/>
X
Government

Justice expanding DNA collection to include illegal immigrants

An amendment to Violence Against Women Act authorized huge expansion; as many as 1 million new samples will be sent to FBI in effort to make DNA the new fingerprint.
Written by Richard Koman, Contributor
A little-noticed amendment to the 2006 renewal of the Violence Against Women Act authorized the Justice Department to massively expand DNA collection - and the department is finalizing rules to do just that, The New York Times reports.

Under the new rules federal law enforcement will collect DNA from anyone arrested or detained, including most illegal immigrants.

Womens rights groups applauded the news.

“Obviously, the bigger the DNA database, the better,” said Lynn Parrish, the spokeswoman for the Rape, Abuse and Incest National Network, based in Washington. “If this had been implemented years ago, it could have prevented many crimes. Rapists are generalists. They don’t just rape, they also murder.”

But immigrant advocates and civil libertarians are concerned that the government is overreaching by trying to collect so much DNA.

“Whereas fingerprints merely identify the person who left them,DNA profiles have the potential to reveal our physical diseases and mental disorders. It becomes intrusive when the government begins to mine our most intimate matters," Peter Neufeld, a lawyer who is a co-director of the Innocence Project, said.

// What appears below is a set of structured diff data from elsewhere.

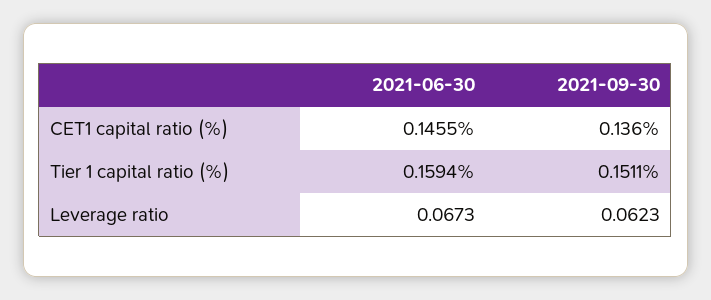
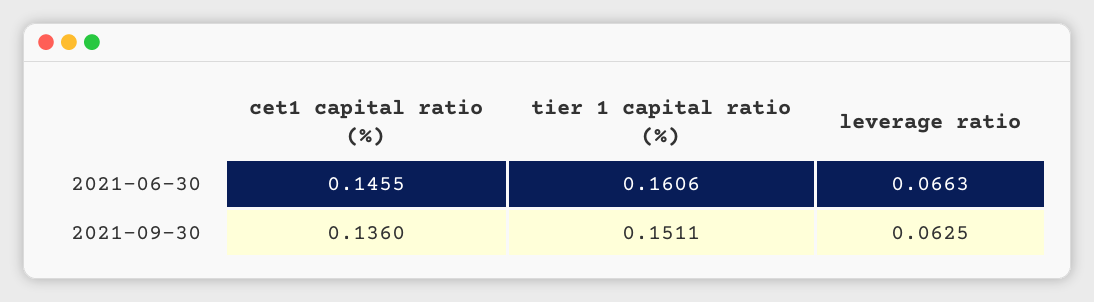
  {
    "2021-06-30": {
      "CET1 capital ratio (%)": 0.1455,
-     "Tier 1 capital ratio (%)": 0.1594,
+     "Tier 1 capital ratio (%)": 0.1606,
-     "Leverage ratio": 0.0673
+     "Leverage ratio": 0.0663
    },
    "2021-09-30": {
      "CET1 capital ratio (%)": 0.136,
      "Tier 1 capital ratio (%)": 0.1511,
-     "Leverage ratio": 0.0623
+     "Leverage ratio": 0.0625
    }
  }

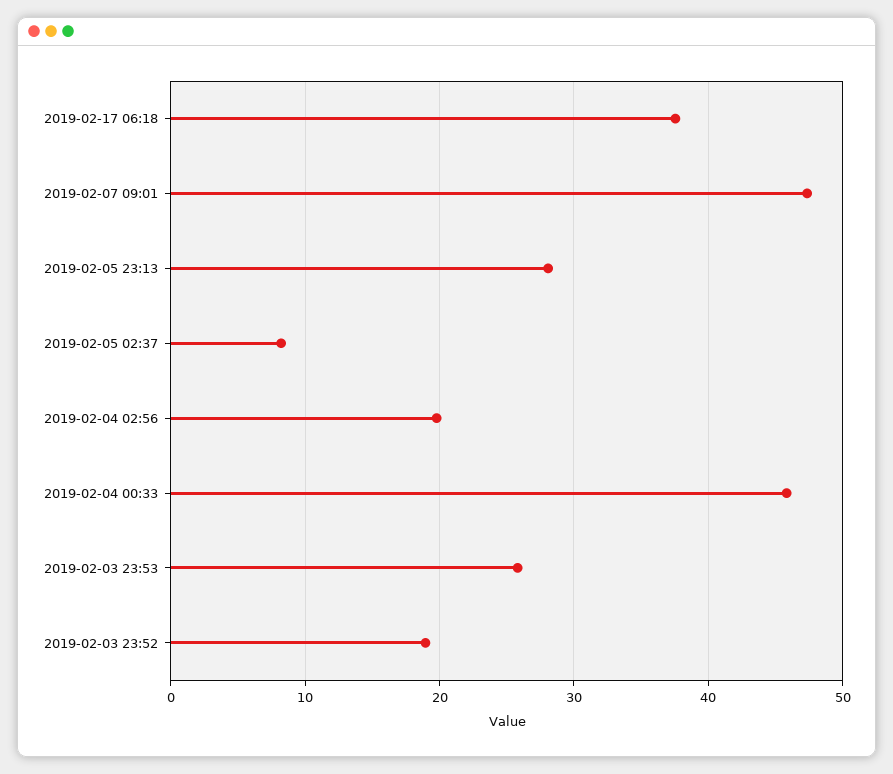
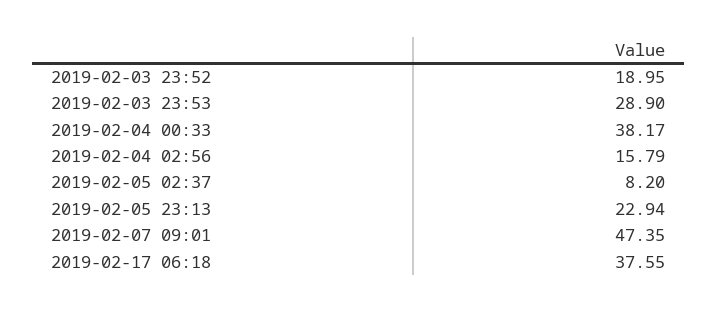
  {
    "2019-02-17 06:18": 37.55,
    "2019-02-07 09:01": 47.35,
-   "2019-02-05 23:13": 28,
+   "2019-02-05 23:13": 22.94,
    "2019-02-05 02:37": 8.2,
-   "2019-02-04 02:56": 20,
+   "2019-02-04 02:56": 15.79,
-   "2019-02-04 00:33": 46,
+   "2019-02-04 00:33": 38.17,
-   "2019-02-03 23:53": 26,
+   "2019-02-03 23:53": 28.9,
    "2019-02-03 23:52": 18.95
  }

“This has taken us by storm,” said Deborah Notkin, a lawyer who was president of the American Immigration Lawyers Association last year. “It’s so broad, it’s scary. It is a terrible thing to do because people are sometimes detained erroneously in the immigration system.”

Under the new law, DNA samples would be taken from any illegal immigrants who are detained and would normally be fingerprinted. That's most of the 1.2 million immigrants detained last year. And that's a lot more work for FBI analysts, as many as 250,000 to 1 million more samples to be processed, FBI officials said.

The DNA amendment has divided women’s groups between the desire for better investigations against rapists and concern for immigrants' civil liberties.

“We were stunned by the extraordinary, broad sweep of this amendment,” said Lisalyn Jacobs, vice president for government relations at Legal Momentum, a law group founded by the National Organization for Women.

“The pervasive problems of profiling in the United States will only be exacerbated by such a system,” Ms. Jacobs said, because Latino and other immigrants will be greatly over-represented in the database. She noted that the law required a court order to remove a profile from the system.

An FBI spokesman said the bureau had added robot technology to do DNA testing, but in the “worst case scenario,” where the laboratory receives one million new samples a year, “there is going to be a bottleneck.”